**GIVEN TASK:**
Can you copy word for word the passage of the Truth and Reconciliation Day text that opens with the words containing "The NCTR’s National" and closes with "and boarding schools."?

**TEXT EXCERPT:**
* * *
UNCEDED ALGONQUIN TERRITORY, OTTAWA — Today, the National Centre of Truth and Reconciliation joins Survivors, intergenerational Survivors, Elders, educators, students and people, from across Canada to mark the second official National Day for Truth and Reconciliation and Orange Shirt Day. From 1-2PM ET, the NCTR and APTN will host a live national broadcast to mark the day. 

A commemorative ceremony will take place on Parliament Hill, followed by a memorial march to the LeBreton Flats Park in Ottawa. As part of a youth-led initiative, Indigenous children’s footwear will be placed in the park in remembrance of the children who never made it home from residential school. In conjunction with these activities, in Treaty 1 Territory, Winnipeg, the Winnipeg Art Gallery will hold a day of special programming in partnership with the NCTR to teach about reconciliation and the residential school system. 

For this year’s Truth and Reconciliation Week, the NCTR continued the call to “Remember the children” who never came home from residential schools throughout Truth and Reconciliation Week. More than 500,000 students and 11,000 educators participated in education sessions featuring Survivors, Elders, Knowledge Keepers, artists, speakers and educators sharing Indigenous art, culture, language and history – and the truths about residential school. . 

Yesterday, over 4,500 people attended “Gidinawendimin – We Are All Related”, Truth and Reconciliation Week’s first-ever live in-person event in Mississauga to bring together students, Survivors, Knowledge Keepers, speakers and Indigenous performers to share their cultures, languages, histories and experiences. 

Truth is the foundation of reconciliation. Yet, for too long, the honest truth about the history of Canada’s residential schools was hidden and denied. Efforts to acknowledge this history only happened because of the tireless work of Survivors themselves,” said NCTR Executive Director Stephanie Scott. 

“Today, some still deny this history. We must share and teach the truth; that is the goal of this Week. Truth is the fundamental basis of reconciliation. Without acknowledgement of the truth, it is impossible for Survivors to heal and for communities to rebuild.” 

The NCTR’s National Memorial Registry lists 4,122 children who never returned home from residential school. Ground searches at former schools like Kamloops Residential School have shone a light on the fact that there are unmarked and unprotected grave sites across the country. It is evermore important to continue remembering the children and speaking the truth about the residential school system and other colonial laws, policies and institutions, such as day and boarding schools.
* * *
(Dataset items)
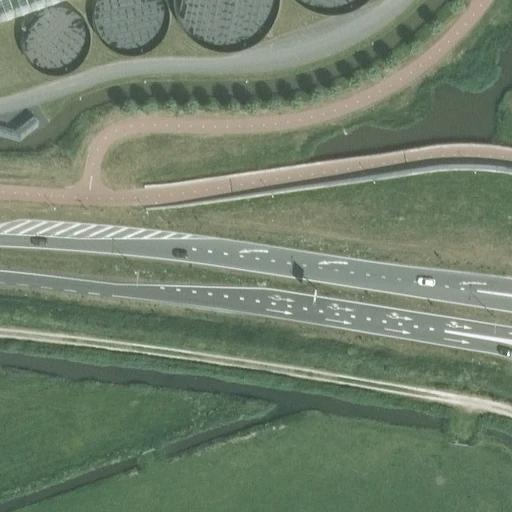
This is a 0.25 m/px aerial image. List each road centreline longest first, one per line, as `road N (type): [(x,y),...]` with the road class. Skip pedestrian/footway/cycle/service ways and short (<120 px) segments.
road 1 (track): [(0,332),(288,370),(511,413)]
road 2 (primary): [(511,295),(174,247),(0,236)]
road 3 (primary): [(0,274),(488,337)]
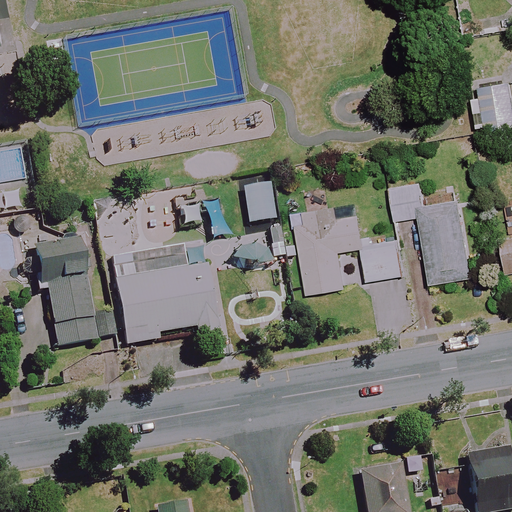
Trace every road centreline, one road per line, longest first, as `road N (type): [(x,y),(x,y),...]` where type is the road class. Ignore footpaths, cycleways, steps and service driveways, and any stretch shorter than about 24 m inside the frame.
road 1 (residential): [(0,445),(258,402)]
road 2 (residential): [(258,402),(511,358)]
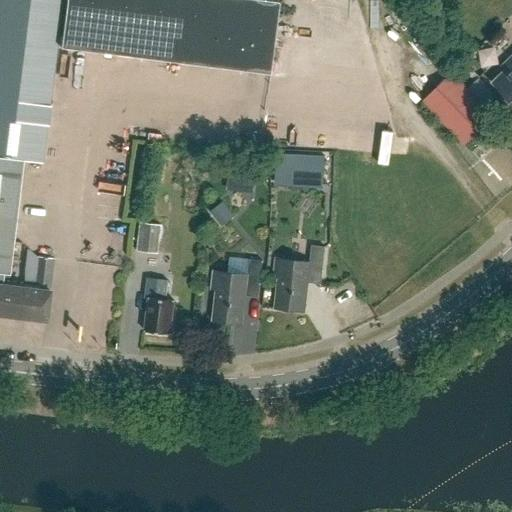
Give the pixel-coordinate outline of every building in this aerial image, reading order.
[(1,287),(1,286),(0,286),(1,275),(8,275),(22,161),(41,164),(60,0),(0,0),(0,287),(1,287)] [(276,1),(270,0),(64,0),(59,48),(268,73),(276,1)] [(511,59),(504,67),(508,70),(495,83),(511,100),(511,59)] [(472,71),(468,75),(475,82),(479,78),(472,71)] [(510,135),(451,74),(422,102),(464,145),(481,129),(498,146),(510,135)] [(276,154),(275,183),(324,185),(325,157),(276,154)] [(227,174),(226,191),(251,194),(252,176),(227,174)] [(32,195),(32,205),(49,205),(49,195),(32,195)] [(223,203),(211,212),(219,222),(231,213),(223,203)] [(158,254),(162,226),(140,223),(137,252),(158,254)] [(321,272),(324,247),(311,246),(309,262),(275,258),(273,277),(278,277),(274,308),(304,312),(309,271),(321,272)] [(51,276),(53,259),(36,257),(34,273),(51,276)] [(259,285),(261,261),(249,259),(247,275),(213,271),(211,290),(215,290),(212,321),(241,325),(246,284),(259,285)] [(169,334),(173,300),(164,299),(167,279),(147,277),(144,298),(148,298),(144,331),(169,334)] [(0,287),(0,315),(45,321),(49,292),(1,286),(1,287),(0,287)]
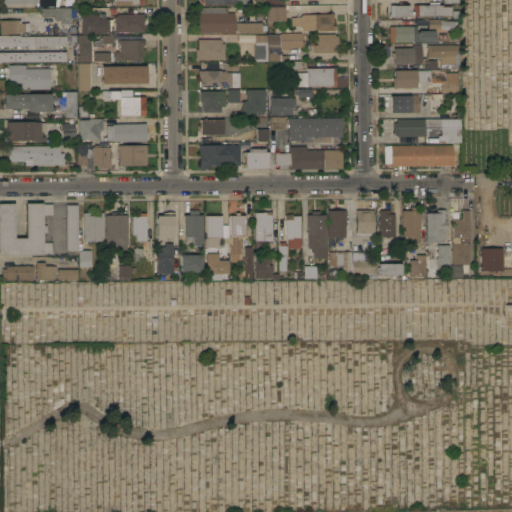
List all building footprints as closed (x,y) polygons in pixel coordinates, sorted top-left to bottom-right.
* * *
**OUTPUT:**
The NCTR’s National Memorial Registry lists 4,122 children who never returned home from residential school. Ground searches at former schools like Kamloops Residential School have shone a light on the fact that there are unmarked and unprotected grave sites across the country. It is evermore important to continue remembering the children and speaking the truth about the residential school system and other colonial laws, policies and institutions, such as day and boarding schools.